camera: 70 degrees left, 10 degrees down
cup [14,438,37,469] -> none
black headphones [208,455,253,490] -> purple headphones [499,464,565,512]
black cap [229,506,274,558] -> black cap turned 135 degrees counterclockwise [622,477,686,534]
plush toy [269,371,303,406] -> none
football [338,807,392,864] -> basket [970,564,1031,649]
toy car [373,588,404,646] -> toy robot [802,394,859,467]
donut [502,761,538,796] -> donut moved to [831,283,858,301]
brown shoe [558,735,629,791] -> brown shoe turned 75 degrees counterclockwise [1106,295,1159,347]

• [WORK ORDER]: Each line in the records above must be returned exactly as it stands.

• [SOLUTION FOR THIS TASK]:
camera: 70 degrees left, 10 degrees down
cup [14,438,37,469] -> none
black headphones [208,455,253,490] -> purple headphones [499,464,565,512]
black cap [229,506,274,558] -> black cap turned 135 degrees counterclockwise [622,477,686,534]
plush toy [269,371,303,406] -> none
football [338,807,392,864] -> basket [970,564,1031,649]
toy car [373,588,404,646] -> toy robot [802,394,859,467]
donut [502,761,538,796] -> donut moved to [831,283,858,301]
brown shoe [558,735,629,791] -> brown shoe turned 75 degrees counterclockwise [1106,295,1159,347]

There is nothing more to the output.